• Written task
What you return must match every record word for word.

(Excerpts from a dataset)
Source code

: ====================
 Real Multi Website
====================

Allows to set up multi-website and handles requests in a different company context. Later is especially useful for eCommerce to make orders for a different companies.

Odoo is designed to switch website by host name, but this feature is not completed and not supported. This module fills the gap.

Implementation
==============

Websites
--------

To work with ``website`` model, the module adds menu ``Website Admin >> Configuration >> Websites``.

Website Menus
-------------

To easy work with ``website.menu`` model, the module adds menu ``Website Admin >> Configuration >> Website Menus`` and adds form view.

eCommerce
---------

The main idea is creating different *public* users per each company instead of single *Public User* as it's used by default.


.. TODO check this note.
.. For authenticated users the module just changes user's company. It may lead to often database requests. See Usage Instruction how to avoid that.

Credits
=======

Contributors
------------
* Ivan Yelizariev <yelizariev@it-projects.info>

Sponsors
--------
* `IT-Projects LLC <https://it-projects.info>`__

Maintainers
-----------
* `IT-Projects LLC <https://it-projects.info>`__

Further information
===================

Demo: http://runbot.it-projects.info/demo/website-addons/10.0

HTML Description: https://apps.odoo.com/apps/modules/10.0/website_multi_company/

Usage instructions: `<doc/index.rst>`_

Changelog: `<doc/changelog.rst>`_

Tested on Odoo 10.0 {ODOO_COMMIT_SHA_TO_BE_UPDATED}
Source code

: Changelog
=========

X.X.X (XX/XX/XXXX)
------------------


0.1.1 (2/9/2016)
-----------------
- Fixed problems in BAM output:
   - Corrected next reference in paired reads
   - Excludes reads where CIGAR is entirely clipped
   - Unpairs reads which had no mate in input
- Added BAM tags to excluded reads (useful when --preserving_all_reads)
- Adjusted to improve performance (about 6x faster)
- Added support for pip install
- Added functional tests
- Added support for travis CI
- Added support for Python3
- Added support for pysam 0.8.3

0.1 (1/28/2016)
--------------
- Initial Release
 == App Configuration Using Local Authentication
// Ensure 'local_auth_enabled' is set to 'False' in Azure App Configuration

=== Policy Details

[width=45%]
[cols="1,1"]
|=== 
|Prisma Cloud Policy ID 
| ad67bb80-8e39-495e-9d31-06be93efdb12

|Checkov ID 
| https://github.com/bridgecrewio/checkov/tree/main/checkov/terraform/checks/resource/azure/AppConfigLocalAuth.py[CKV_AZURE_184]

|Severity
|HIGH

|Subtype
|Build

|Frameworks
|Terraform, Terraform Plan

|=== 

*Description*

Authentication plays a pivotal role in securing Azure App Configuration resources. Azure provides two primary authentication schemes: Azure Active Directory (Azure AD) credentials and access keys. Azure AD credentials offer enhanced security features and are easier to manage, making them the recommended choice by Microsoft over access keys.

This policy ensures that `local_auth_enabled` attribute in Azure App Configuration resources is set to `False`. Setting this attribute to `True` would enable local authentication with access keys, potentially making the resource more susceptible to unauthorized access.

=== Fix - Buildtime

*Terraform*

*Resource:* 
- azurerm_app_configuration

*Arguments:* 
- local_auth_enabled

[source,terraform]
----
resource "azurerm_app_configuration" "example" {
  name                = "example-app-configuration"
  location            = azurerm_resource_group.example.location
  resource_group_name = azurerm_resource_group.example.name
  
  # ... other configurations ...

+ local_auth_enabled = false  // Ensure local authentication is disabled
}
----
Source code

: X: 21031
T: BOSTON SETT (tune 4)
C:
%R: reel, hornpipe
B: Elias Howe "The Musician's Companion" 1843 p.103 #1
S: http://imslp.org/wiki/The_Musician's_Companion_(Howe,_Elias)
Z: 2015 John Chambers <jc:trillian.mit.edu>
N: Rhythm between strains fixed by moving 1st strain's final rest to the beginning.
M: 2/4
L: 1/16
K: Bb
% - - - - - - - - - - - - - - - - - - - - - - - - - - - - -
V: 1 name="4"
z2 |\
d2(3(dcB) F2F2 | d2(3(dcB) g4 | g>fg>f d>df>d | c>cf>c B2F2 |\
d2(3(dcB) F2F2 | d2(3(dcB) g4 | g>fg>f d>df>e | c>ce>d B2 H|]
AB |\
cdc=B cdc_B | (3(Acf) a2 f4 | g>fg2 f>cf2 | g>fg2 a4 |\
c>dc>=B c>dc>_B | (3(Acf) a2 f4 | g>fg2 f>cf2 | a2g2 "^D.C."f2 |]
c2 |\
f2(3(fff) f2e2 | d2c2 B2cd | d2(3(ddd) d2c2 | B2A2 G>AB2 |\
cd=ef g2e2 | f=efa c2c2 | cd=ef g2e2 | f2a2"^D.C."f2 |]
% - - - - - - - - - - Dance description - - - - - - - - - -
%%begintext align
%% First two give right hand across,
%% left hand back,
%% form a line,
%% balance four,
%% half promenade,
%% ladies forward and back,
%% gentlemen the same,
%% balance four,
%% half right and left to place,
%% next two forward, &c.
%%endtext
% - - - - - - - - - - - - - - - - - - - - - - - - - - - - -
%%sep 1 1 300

• Exercise answer
Source code

: ====================
 Real Multi Website
====================

Allows to set up multi-website and handles requests in a different company context. Later is especially useful for eCommerce to make orders for a different companies.

Odoo is designed to switch website by host name, but this feature is not completed and not supported. This module fills the gap.

Implementation
==============

Websites
--------

To work with ``website`` model, the module adds menu ``Website Admin >> Configuration >> Websites``.

Website Menus
-------------

To easy work with ``website.menu`` model, the module adds menu ``Website Admin >> Configuration >> Website Menus`` and adds form view.

eCommerce
---------

The main idea is creating different *public* users per each company instead of single *Public User* as it's used by default.


.. TODO check this note.
.. For authenticated users the module just changes user's company. It may lead to often database requests. See Usage Instruction how to avoid that.

Credits
=======

Contributors
------------
* Ivan Yelizariev <yelizariev@it-projects.info>

Sponsors
--------
* `IT-Projects LLC <https://it-projects.info>`__

Maintainers
-----------
* `IT-Projects LLC <https://it-projects.info>`__

Further information
===================

Demo: http://runbot.it-projects.info/demo/website-addons/10.0

HTML Description: https://apps.odoo.com/apps/modules/10.0/website_multi_company/

Usage instructions: `<doc/index.rst>`_

Changelog: `<doc/changelog.rst>`_

Tested on Odoo 10.0 {ODOO_COMMIT_SHA_TO_BE_UPDATED}
Source code

: Changelog
=========

X.X.X (XX/XX/XXXX)
------------------


0.1.1 (2/9/2016)
-----------------
- Fixed problems in BAM output:
   - Corrected next reference in paired reads
   - Excludes reads where CIGAR is entirely clipped
   - Unpairs reads which had no mate in input
- Added BAM tags to excluded reads (useful when --preserving_all_reads)
- Adjusted to improve performance (about 6x faster)
- Added support for pip install
- Added functional tests
- Added support for travis CI
- Added support for Python3
- Added support for pysam 0.8.3

0.1 (1/28/2016)
--------------
- Initial Release
 == App Configuration Using Local Authentication
// Ensure 'local_auth_enabled' is set to 'False' in Azure App Configuration

=== Policy Details

[width=45%]
[cols="1,1"]
|=== 
|Prisma Cloud Policy ID 
| ad67bb80-8e39-495e-9d31-06be93efdb12

|Checkov ID 
| https://github.com/bridgecrewio/checkov/tree/main/checkov/terraform/checks/resource/azure/AppConfigLocalAuth.py[CKV_AZURE_184]

|Severity
|HIGH

|Subtype
|Build

|Frameworks
|Terraform, Terraform Plan

|=== 

*Description*

Authentication plays a pivotal role in securing Azure App Configuration resources. Azure provides two primary authentication schemes: Azure Active Directory (Azure AD) credentials and access keys. Azure AD credentials offer enhanced security features and are easier to manage, making them the recommended choice by Microsoft over access keys.

This policy ensures that `local_auth_enabled` attribute in Azure App Configuration resources is set to `False`. Setting this attribute to `True` would enable local authentication with access keys, potentially making the resource more susceptible to unauthorized access.

=== Fix - Buildtime

*Terraform*

*Resource:* 
- azurerm_app_configuration

*Arguments:* 
- local_auth_enabled

[source,terraform]
----
resource "azurerm_app_configuration" "example" {
  name                = "example-app-configuration"
  location            = azurerm_resource_group.example.location
  resource_group_name = azurerm_resource_group.example.name
  
  # ... other configurations ...

+ local_auth_enabled = false  // Ensure local authentication is disabled
}
----
Source code

: X: 21031
T: BOSTON SETT (tune 4)
C:
%R: reel, hornpipe
B: Elias Howe "The Musician's Companion" 1843 p.103 #1
S: http://imslp.org/wiki/The_Musician's_Companion_(Howe,_Elias)
Z: 2015 John Chambers <jc:trillian.mit.edu>
N: Rhythm between strains fixed by moving 1st strain's final rest to the beginning.
M: 2/4
L: 1/16
K: Bb
% - - - - - - - - - - - - - - - - - - - - - - - - - - - - -
V: 1 name="4"
z2 |\
d2(3(dcB) F2F2 | d2(3(dcB) g4 | g>fg>f d>df>d | c>cf>c B2F2 |\
d2(3(dcB) F2F2 | d2(3(dcB) g4 | g>fg>f d>df>e | c>ce>d B2 H|]
AB |\
cdc=B cdc_B | (3(Acf) a2 f4 | g>fg2 f>cf2 | g>fg2 a4 |\
c>dc>=B c>dc>_B | (3(Acf) a2 f4 | g>fg2 f>cf2 | a2g2 "^D.C."f2 |]
c2 |\
f2(3(fff) f2e2 | d2c2 B2cd | d2(3(ddd) d2c2 | B2A2 G>AB2 |\
cd=ef g2e2 | f=efa c2c2 | cd=ef g2e2 | f2a2"^D.C."f2 |]
% - - - - - - - - - - Dance description - - - - - - - - - -
%%begintext align
%% First two give right hand across,
%% left hand back,
%% form a line,
%% balance four,
%% half promenade,
%% ladies forward and back,
%% gentlemen the same,
%% balance four,
%% half right and left to place,
%% next two forward, &c.
%%endtext
% - - - - - - - - - - - - - - - - - - - - - - - - - - - - -
%%sep 1 1 300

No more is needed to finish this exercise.